Barrow & District Association of Engineers are privileged to be able to offer prints of this paper to members of the Association and the public at large for only £2.50 a copy. It is a valuable contribution to the body of knowledge on the development of the methods for the assessment of Engineering Risk of which no engineer can afford not to be aware.

This publication also marks the start of what it is hoped will be a series of Occasional Transactions published by the Association which ceased publication of full Transactions in 1938

REFLECTIONS OF A NAVAL ARCHITECT

SAFETY: THE ENGINEER AND THE PUBLIC

A Talk given to the Barrow & District

Association of Engineers

18 March 1999

by Professor J.B.CALDWELL

Summary

To the engineer and to the public, the search for safety is like the scientist’s search for truth -an elusive and seemingly unattainable goal. This is a subject of growing importance which is developing rapidly and is likely to impinge increasingly on the day-to-day work of the engineer. This Talk reviewed progress, through the last six decades, of our attempts to assess and assure safety in engineering artefacts; to try to identify some of the main ideas and methods underlying present approaches; and to look forward to what may lie ahead.

Autobiographical Note

This is a survey seen through the work and experience of a Naval Architect, who has been mainly concerned with academic and research aspects of marine work, and with some emphasis on the design and safety of ship structures. However, because much of the pioneering work on safety methodology had its origins in the structural field, and these ideas have found application in other sectors of engineering, it is hoped that this survey will be of interest and value to engineers in other disciplines.
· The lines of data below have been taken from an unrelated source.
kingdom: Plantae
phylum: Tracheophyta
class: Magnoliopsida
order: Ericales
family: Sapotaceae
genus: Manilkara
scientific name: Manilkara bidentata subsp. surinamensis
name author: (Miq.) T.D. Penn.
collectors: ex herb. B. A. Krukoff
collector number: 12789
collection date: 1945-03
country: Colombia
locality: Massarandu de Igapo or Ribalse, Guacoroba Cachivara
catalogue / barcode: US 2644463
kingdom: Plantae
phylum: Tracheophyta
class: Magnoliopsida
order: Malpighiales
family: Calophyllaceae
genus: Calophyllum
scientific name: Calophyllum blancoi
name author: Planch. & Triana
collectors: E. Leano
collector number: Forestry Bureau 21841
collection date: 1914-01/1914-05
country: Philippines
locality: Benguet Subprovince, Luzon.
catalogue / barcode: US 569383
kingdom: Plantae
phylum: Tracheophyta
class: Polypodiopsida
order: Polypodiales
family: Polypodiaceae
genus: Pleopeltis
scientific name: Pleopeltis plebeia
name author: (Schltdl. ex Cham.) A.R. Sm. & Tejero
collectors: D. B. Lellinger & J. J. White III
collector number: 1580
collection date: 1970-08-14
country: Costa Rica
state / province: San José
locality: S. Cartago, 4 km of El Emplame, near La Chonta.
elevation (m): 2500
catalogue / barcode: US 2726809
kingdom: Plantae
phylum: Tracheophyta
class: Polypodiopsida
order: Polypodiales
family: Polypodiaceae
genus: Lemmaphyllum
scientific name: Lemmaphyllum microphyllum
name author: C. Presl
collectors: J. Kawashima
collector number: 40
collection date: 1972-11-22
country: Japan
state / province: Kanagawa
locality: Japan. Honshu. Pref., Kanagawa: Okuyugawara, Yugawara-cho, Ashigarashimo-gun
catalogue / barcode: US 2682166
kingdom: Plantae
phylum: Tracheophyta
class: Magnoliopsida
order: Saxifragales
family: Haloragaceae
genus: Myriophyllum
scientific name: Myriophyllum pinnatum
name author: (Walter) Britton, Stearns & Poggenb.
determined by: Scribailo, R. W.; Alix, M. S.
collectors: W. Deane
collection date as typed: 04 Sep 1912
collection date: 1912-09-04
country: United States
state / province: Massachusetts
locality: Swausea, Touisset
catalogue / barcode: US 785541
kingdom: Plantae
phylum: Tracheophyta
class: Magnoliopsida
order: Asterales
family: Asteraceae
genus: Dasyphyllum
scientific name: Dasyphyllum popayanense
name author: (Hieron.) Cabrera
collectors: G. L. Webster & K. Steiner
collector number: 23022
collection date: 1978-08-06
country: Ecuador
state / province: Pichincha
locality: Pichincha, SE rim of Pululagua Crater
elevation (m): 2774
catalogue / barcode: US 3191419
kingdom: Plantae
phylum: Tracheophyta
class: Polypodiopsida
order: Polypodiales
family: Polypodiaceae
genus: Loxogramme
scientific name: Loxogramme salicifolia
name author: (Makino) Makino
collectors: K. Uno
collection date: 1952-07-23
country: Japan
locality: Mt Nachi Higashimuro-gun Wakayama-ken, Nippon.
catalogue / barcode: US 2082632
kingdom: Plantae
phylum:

The author’s professional career started in 1943 as an apprentice in the Ship Drawing Office of Vickers-Armstrong’s shipbuilding works in Barrow. Through night-school at Barrow Technical College, then as a student of naval architecture at Liverpool University and as a graduate draughts man working mainly on passenger ships, the topic of safety was largely assumed to be catered for by adherence to traditional design procedures and rules. It was only as a postgraduate student at Bristol University (from 1949 to 1955), working in Professor Sir Alfred Pugsley’s research group in Civil Engineering, that the inadequacies of such procedures became fully apparent. Pugsley’s own background in aeronautical engineering, and his original and rational approach to the evaluation of safety, strongly influenced not only the Author, but the engineering profession generally.

Opportunities to develop, and apply in ship design, some of Pugsley’s ideas on safety factors came with the Author’s appointment to the Department of Naval Construction in the Admiralty at Bath (1955-60) and then to the Royal Naval College, Greenwich (1960-66). An invitation to spend a year (1962-3) at MIT in Boston brought the Author into contact with American work on safety, and especially with their attempts to introduce the concept of risk, which were similar to Pugsley’s own pioneering work.

Appointment to Newcastle University in 1966, and subsequent work with many research students, together with growing contacts with various national and international agencies concerned with safety, enabled the Author to explore ideas on other aspects of marine safety. This also afforded a wider view of the accelerating developments, in the last quarter of the 20th century, towards a much more explicit concern and responsibility for the safety assurance of engineered artefacts. The Author’s advisory and committee work for government departments and safety agencies such as Lloyds Register - especially after major accidents - has brought into focus some of the main strands (and the many difficulties) in devising satisfactory ways for the evaluation and assurance of safety.